Ok heres the thing you will nevwr be able to truly do this due to logic.
Logically five people pooling their resources beats one guy.
therefore datacenters will always win because they get higher time utilization.
so forget it.
I always wonder the same but i let logic tell me its a fantasy, on average you cant outspend a whole group of people making better use of the hardware.
you will get better hardware though, cutting edge will always be cloud
Laptops/desktops are cheaper per flop than any datacenter hardware by a good order of magnitude.
The problem is that expectations rise in datacenters, hardware/power/security/availability guarantees cost real money. Then the operator providing these guarantees expects some margin.
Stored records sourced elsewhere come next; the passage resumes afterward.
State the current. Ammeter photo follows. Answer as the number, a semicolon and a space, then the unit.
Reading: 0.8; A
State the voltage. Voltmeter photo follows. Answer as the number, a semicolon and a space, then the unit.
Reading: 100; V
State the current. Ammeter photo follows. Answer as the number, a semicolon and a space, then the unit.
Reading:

You can see this most clearly with "developer desktops", a gcp instance costs about 10x a hetzner instance which costs between 5 and 10x the same hardware sitting in the back of an office somewhere. While all of these premiums matter for 24/7 systems under active development, they don't really matter for ephemeral small scale workloads.
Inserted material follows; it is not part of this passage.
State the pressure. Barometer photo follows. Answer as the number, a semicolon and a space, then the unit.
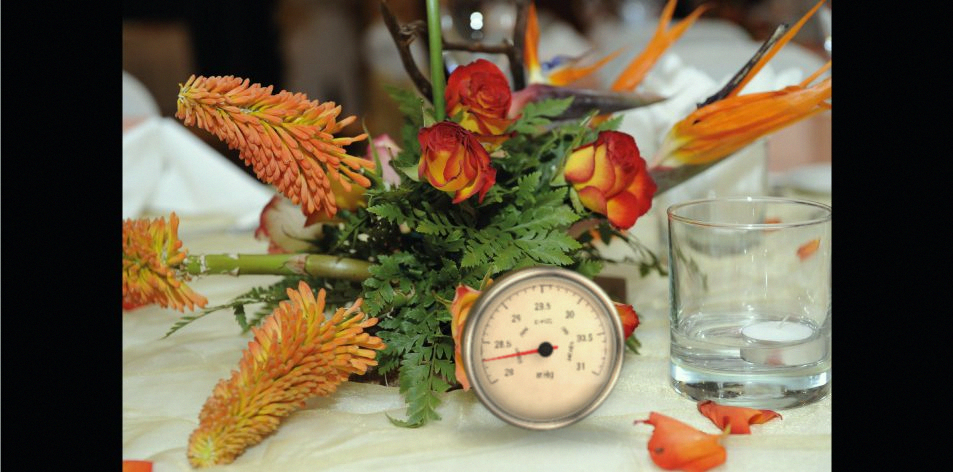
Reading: 28.3; inHg
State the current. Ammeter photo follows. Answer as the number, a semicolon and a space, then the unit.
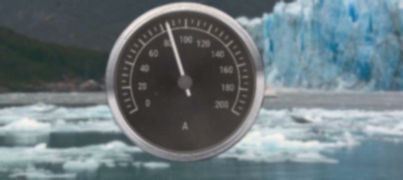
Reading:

Doesn’t it flip around for small scale? Paying 100x the cost for something, all in, it’s cheaper to rent for small workloads like 10m/day.
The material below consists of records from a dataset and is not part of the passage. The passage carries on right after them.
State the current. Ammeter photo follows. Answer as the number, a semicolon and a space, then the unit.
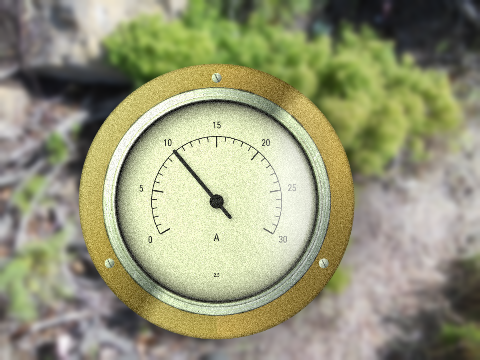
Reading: 10; A
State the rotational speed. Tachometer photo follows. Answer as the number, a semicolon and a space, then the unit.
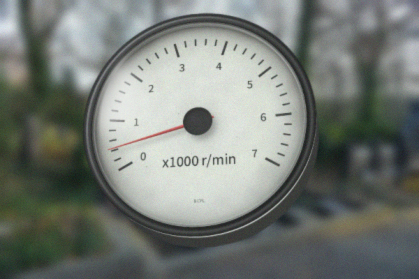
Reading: 400; rpm
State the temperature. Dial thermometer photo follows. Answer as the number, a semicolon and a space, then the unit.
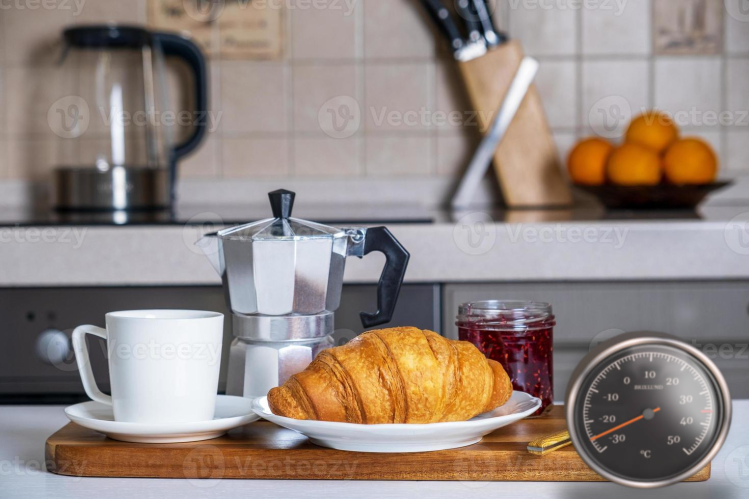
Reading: -25; °C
At 10x you have to be at hours per day and 5x you’re at 4h.
Actually they wouldnt spend the money if it were cheaper.
HBM has way higher bandwidth and its not all about flops.
Also the FP4 flops (inference) are so mind bogglingly high on these things.
Lastly what you fail to consider is the chip to chip bandwidth which is critical.
the people running these know that networking is just as critical.
all reduce etc.
they wouldnt pay if they could get something better value.
Just like cloud is "cheaper" than colo/metal, right?
> cutting edge will always be cloud
Don't think anyone was refuting that?
And of course when you pool resources you have access to more resources.
They just mean this part: "where I upgrade hardware in order to upgrade my ai as an alternative to an expensive subscription."
Upgrading local hardware will remain the more expensive alternative to the subscription regardless what the relative cost of running the models themselves are. If the local hardware to do so becomes affordable then the subscription will be even more affordable, not expensive.
At least for these kinds of mega tasks. For more micro task we will always end up with unutilized local compute we already purchased which will be "free" since we already paid for non-AI reasons (e.g. a gaming GPU while not gaming).